It may be a corner café, a small coffee shop, a barbershop, a bookstore, even a museum or art center – not work, not home but a “third place” where people linger, learn and discuss differences, the “hangouts at the heart of a community.”

In the words of community sociologist and former UW Madison professor Ray Oldenburg, they are “Great, Good Places.” The University of Wisconsin Oshkosh is making a commitment to find and honor them as they are opened and nurtured around the nation by the University’s nearly 85,000 alumni.

On June 3, the John Michael Kohler Arts Center in Sheboygan became the first-ever recipient of UW Oshkosh’s new “Great, Good Place Award.” About 30 UW Oshkosh alumni and partners were on hand at the arts center to join institution leaders for a presentation to alumna and UW Oshkosh honorary doctorate recipient Ruth DeYoung Kohler.

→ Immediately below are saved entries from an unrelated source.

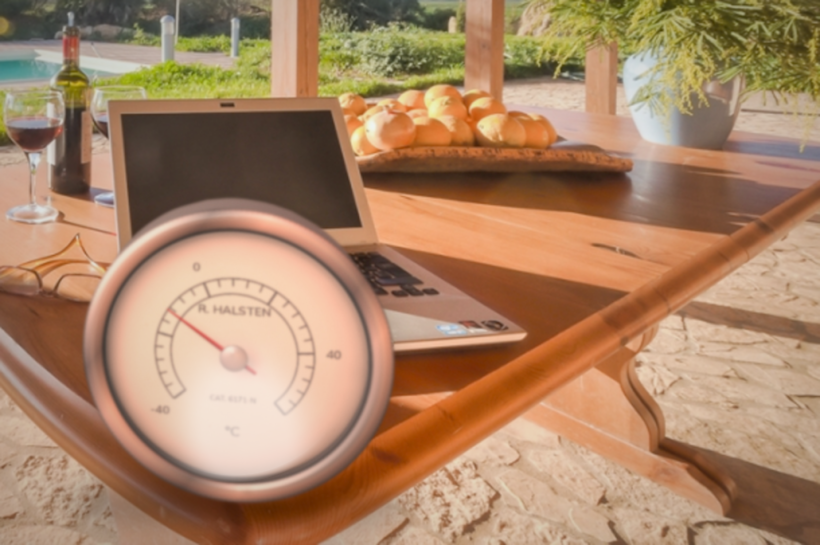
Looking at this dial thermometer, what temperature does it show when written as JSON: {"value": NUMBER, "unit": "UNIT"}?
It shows {"value": -12, "unit": "°C"}
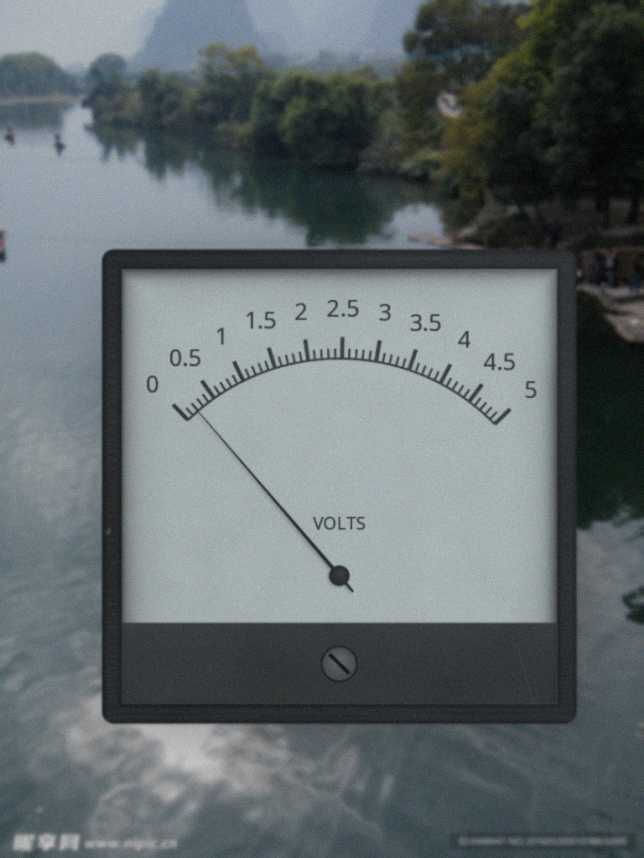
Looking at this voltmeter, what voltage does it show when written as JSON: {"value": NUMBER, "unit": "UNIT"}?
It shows {"value": 0.2, "unit": "V"}
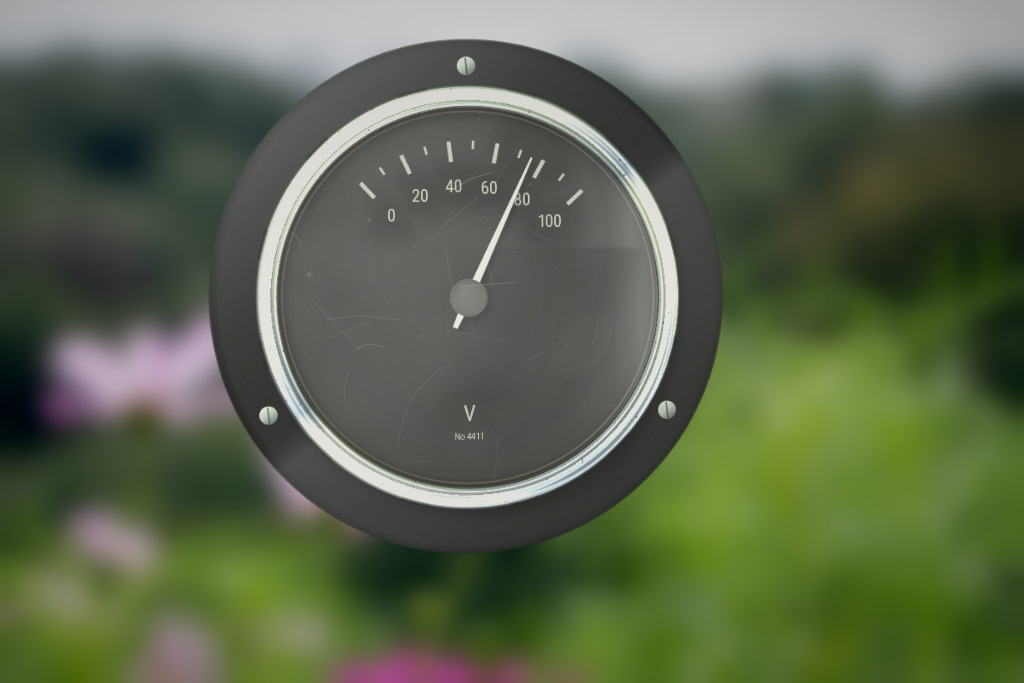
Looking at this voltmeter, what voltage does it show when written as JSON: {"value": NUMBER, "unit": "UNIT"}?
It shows {"value": 75, "unit": "V"}
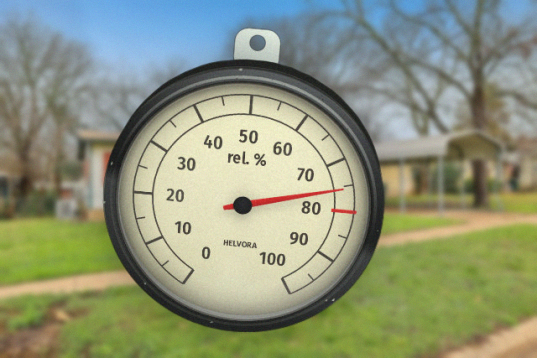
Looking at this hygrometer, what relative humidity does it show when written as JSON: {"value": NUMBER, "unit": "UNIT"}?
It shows {"value": 75, "unit": "%"}
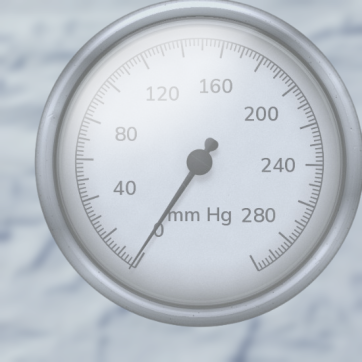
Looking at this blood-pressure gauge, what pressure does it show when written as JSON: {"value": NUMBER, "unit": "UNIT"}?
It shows {"value": 2, "unit": "mmHg"}
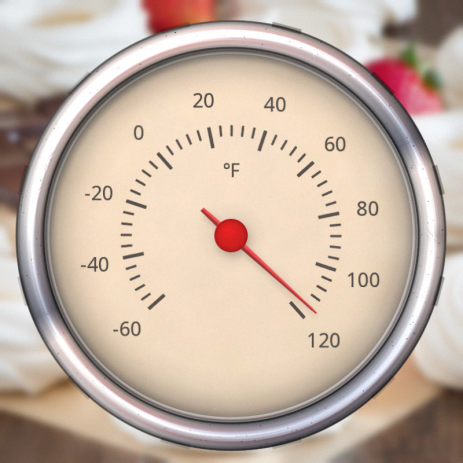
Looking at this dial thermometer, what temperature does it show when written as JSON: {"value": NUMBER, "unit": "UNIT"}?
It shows {"value": 116, "unit": "°F"}
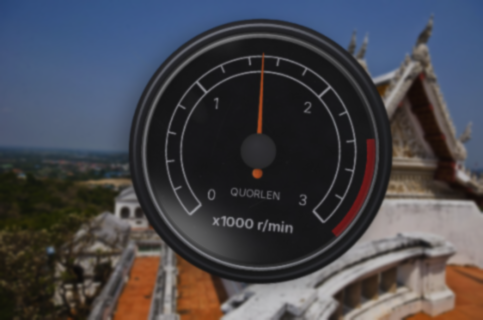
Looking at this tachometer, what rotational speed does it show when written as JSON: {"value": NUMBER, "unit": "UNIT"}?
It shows {"value": 1500, "unit": "rpm"}
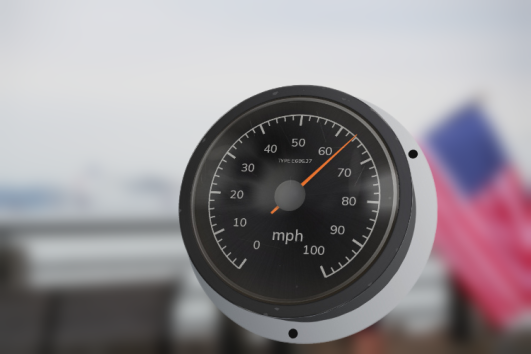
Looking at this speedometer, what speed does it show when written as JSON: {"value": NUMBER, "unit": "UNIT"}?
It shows {"value": 64, "unit": "mph"}
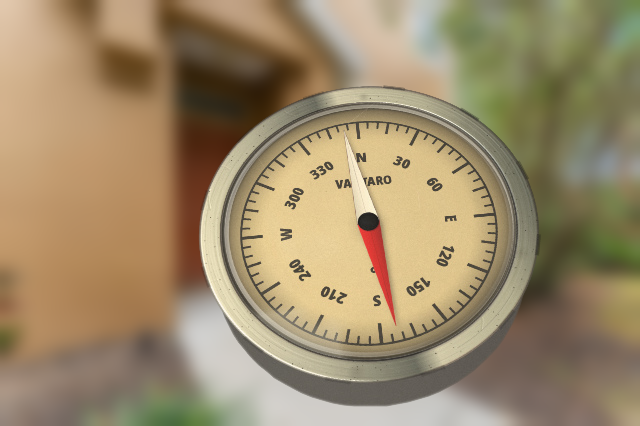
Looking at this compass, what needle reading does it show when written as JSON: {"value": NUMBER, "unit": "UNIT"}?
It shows {"value": 172.5, "unit": "°"}
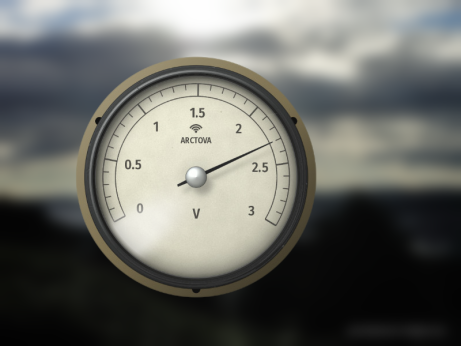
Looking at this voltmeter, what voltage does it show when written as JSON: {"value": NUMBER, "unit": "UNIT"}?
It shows {"value": 2.3, "unit": "V"}
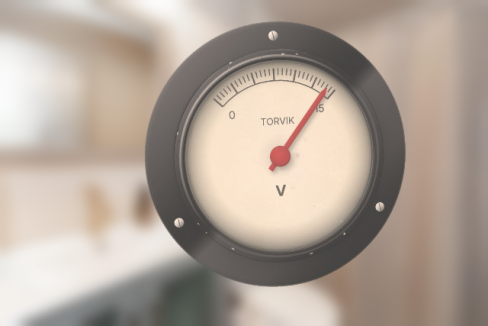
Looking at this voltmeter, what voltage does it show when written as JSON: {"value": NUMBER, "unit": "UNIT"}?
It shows {"value": 14, "unit": "V"}
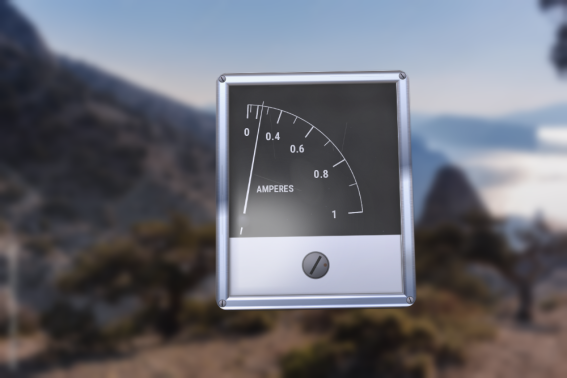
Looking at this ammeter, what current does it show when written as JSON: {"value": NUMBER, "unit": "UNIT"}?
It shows {"value": 0.25, "unit": "A"}
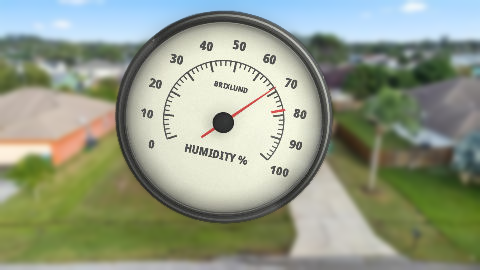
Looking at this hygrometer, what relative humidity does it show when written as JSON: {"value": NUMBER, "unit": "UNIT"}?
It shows {"value": 68, "unit": "%"}
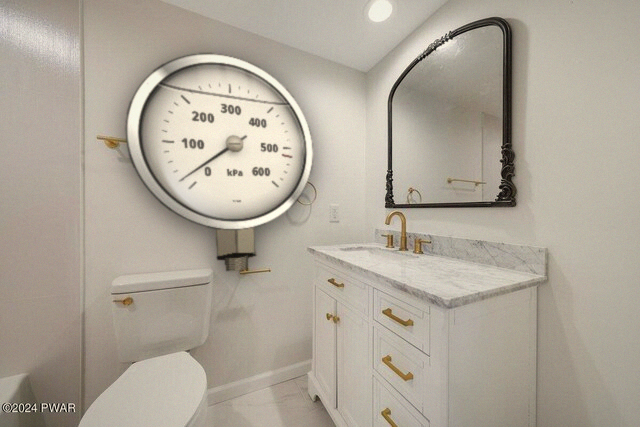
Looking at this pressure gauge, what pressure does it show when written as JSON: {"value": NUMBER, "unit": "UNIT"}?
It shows {"value": 20, "unit": "kPa"}
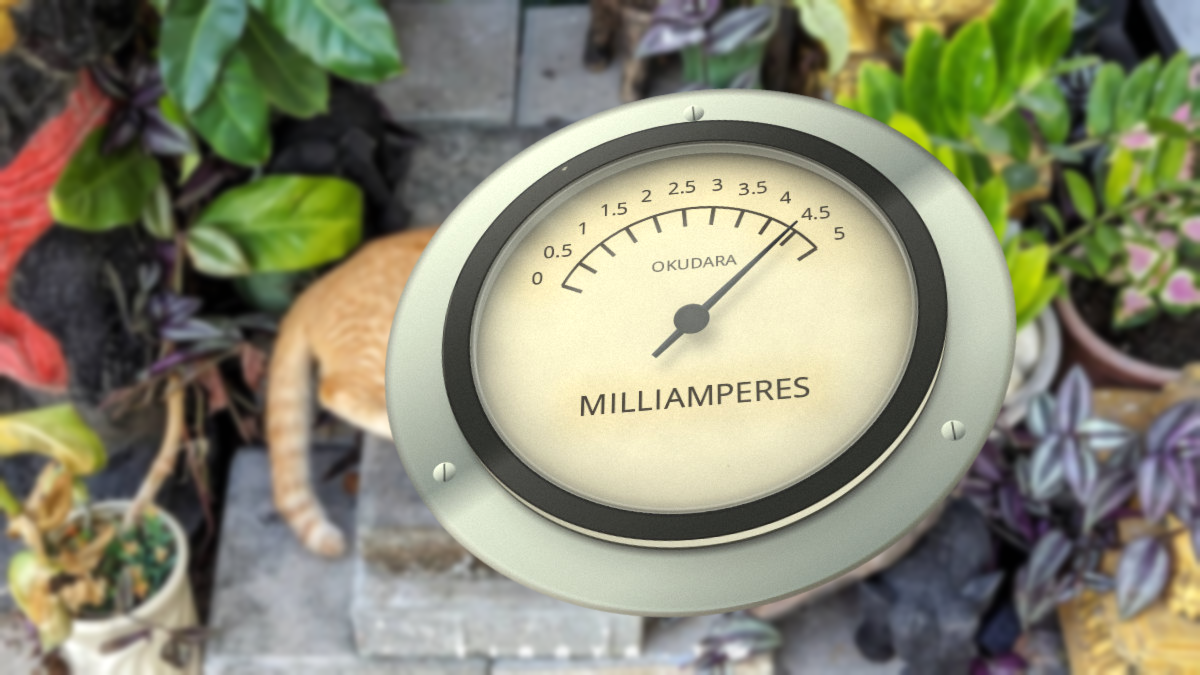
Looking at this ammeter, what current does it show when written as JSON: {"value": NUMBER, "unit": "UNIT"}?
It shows {"value": 4.5, "unit": "mA"}
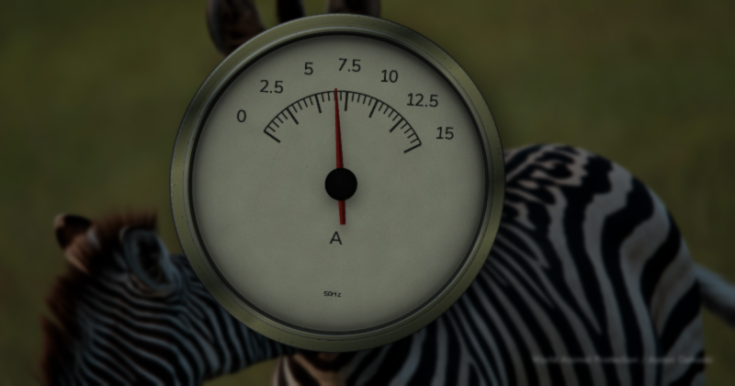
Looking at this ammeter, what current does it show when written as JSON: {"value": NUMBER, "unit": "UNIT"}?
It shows {"value": 6.5, "unit": "A"}
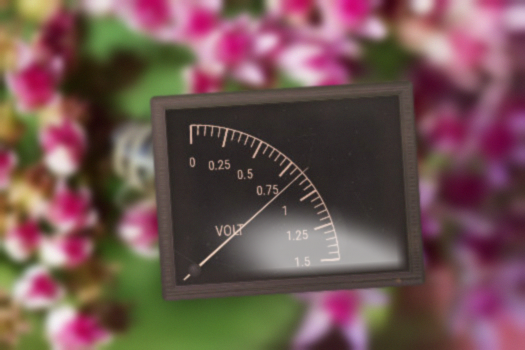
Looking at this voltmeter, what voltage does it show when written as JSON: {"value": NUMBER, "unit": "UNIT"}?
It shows {"value": 0.85, "unit": "V"}
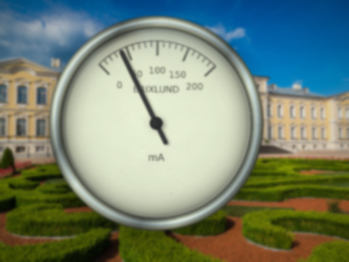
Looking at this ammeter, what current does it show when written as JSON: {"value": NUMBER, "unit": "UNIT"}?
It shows {"value": 40, "unit": "mA"}
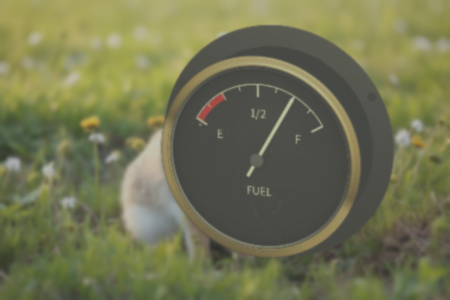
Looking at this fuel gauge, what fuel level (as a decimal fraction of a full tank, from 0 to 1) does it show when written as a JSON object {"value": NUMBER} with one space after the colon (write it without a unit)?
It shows {"value": 0.75}
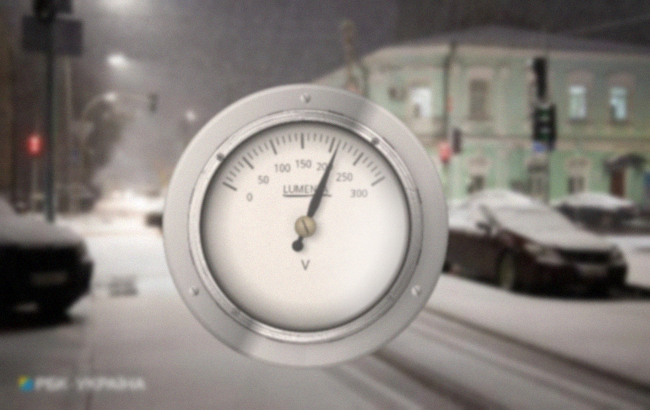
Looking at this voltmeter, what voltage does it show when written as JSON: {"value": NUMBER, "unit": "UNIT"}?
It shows {"value": 210, "unit": "V"}
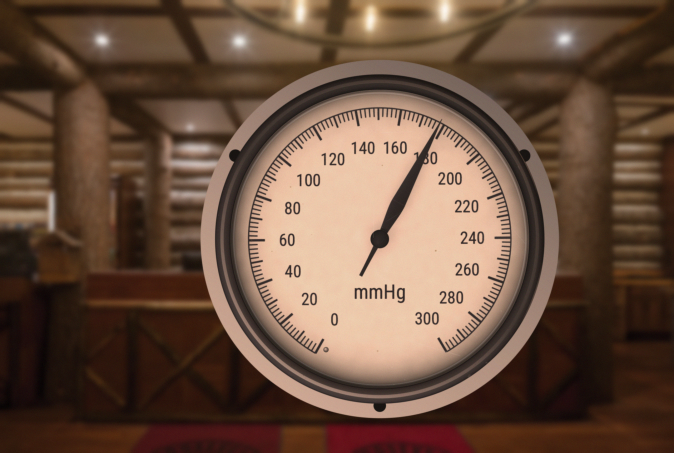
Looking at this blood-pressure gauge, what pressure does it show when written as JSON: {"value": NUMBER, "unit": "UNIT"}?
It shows {"value": 178, "unit": "mmHg"}
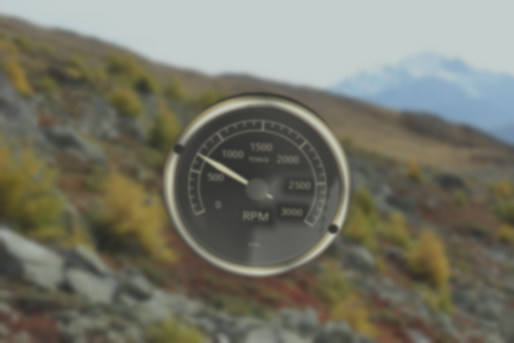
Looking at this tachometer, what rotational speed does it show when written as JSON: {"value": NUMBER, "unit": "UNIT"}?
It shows {"value": 700, "unit": "rpm"}
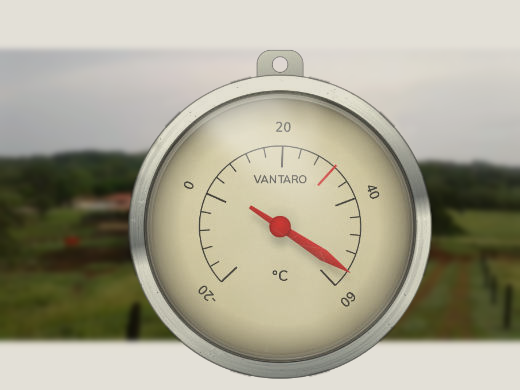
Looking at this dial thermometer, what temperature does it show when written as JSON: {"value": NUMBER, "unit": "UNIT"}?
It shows {"value": 56, "unit": "°C"}
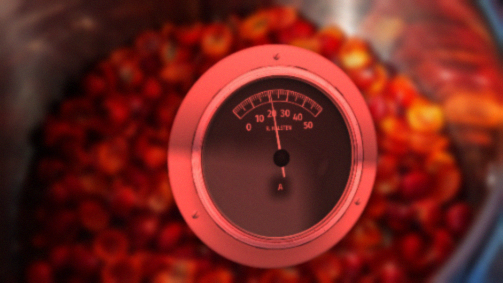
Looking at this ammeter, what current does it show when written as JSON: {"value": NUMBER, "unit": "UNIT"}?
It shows {"value": 20, "unit": "A"}
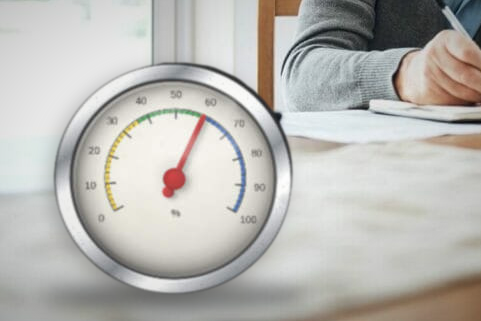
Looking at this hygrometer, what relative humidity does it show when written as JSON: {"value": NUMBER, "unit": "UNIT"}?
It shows {"value": 60, "unit": "%"}
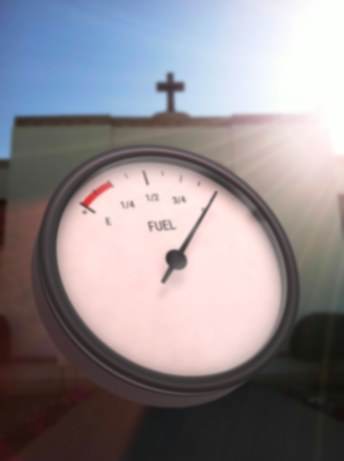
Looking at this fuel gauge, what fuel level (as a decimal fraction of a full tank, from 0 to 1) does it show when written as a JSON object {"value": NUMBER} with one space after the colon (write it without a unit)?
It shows {"value": 1}
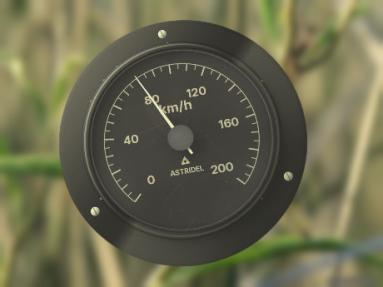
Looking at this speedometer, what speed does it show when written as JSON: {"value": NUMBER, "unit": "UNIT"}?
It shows {"value": 80, "unit": "km/h"}
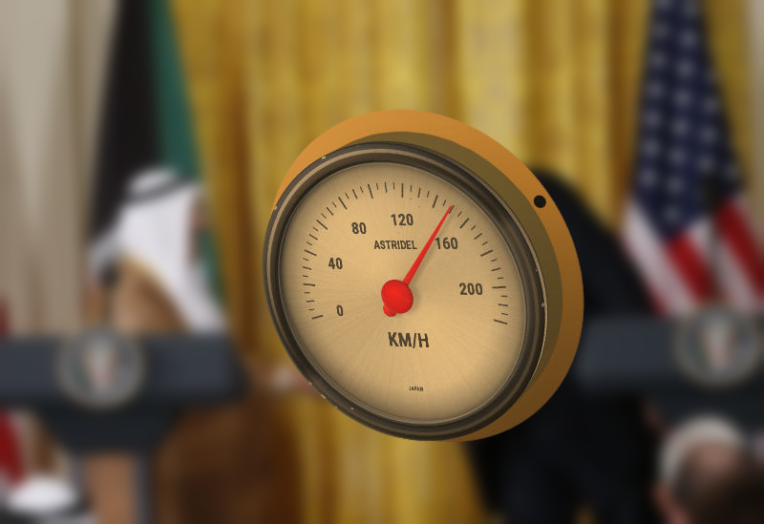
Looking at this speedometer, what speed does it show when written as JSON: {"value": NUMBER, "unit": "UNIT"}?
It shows {"value": 150, "unit": "km/h"}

“This award is a physical benchmark, a reminder, a monument for the places we know to be third-place role models,” UW Oshkosh Chancellor Richard Wells said in introducing the award. “These are the kinds of places we want our new, sparkling UW Oshkosh Alumni Welcome and Conference Center and other campus-based third-places to serve as. These are retreats that double as town halls. There, challenging concepts and ideas are aired and examined, not stuffed away in darkness or shoved to the ideological edges.”

DeYoung Kohler and the Arts Center’s partnerships with UW Oshkosh run deep.

A series of paintings donated by the Kohler Foundation Inc. now adorn the walls in the new Alumni Welcome and Conference Center’s ballroom and in the building’s corridors. Additionally, the Kohler Arts Center has been a strong collaborator with UW Oshkosh’s art department, offering its students high-impact internships in Sheboygan. The Foundation also gifted UW Oshkosh with the Shaffer Collection, an array of small sculptures, maquettes, paintings, drawings and historical papers that reflect a lifetime of work by artist O.V. (Verne) Shaffer. The works join UW Oshkosh’s Permanent Collection and, for years to come, will serve as both a collection to be exhibited throughout campus and to be studied by students and faculty.

Additionally, UW Oshkosh fine arts students have been able to staff and oversee the Arts Center’ “ARTery,” a hands-on, experiential community art center where K-12 students and adults alike can explore their creativity and dabble in a host of media.

VIDEO: UW OSHKOSH GRADUATE TINA JOHNSON SHARES MORE ABOUT HER EXPERIENCE IN THE ARTery…

 

On June 3, UW Oshkosh graduate Patrick Stromme ’13, gave DeYoung Kohler one of his paintings as a symbol for the Great, Good Place Award. Stromme is also one of several graduates who, as a UW Oshkosh fine art student, benefitted from an internship at the John Michael Kohler Arts Center.

“The experience and knowledge that I gained here gave me much insight into how I was, and currently am, pursuing my future career to be a professor of drawing and painting at the university level,” Stromme said during the June 3 ceremony. “I have recently been accepted to the MFA program at the University of Wisconsin-Milwaukee, and not only have they offered me a full scholarship but also a teaching assistantship. Thanks to my own personal efforts, my professors, and all the people who gave me the opportunity to intern at JMKAC, as well as the staff members here and at UWO, I am able to continue to my schooling and present my ideas to the public.”

Wells said the Great, Good Place Award is also intended to help in a broader effort to preserve third places and keep their stories and value alive for the good of the nation.

Eventually, a sister-plaque will reside within the UW Oshkosh Alumni Welcome and Conference Center to keep a running list of the awardees – the Great, Good Places themselves and the University alumni who are helping keep them thriving, community hubs in our democracy.

“These third places are the Great, Good Places that make our democracy sing, give it soul, invite us to mingle and dance over our differences,” Wells said during the June 3 ceremony.

“These are places that deserve our care, our participation and our applause. They will only vanish if we don’t shine the spotlight on them and demonstrate their value to all.”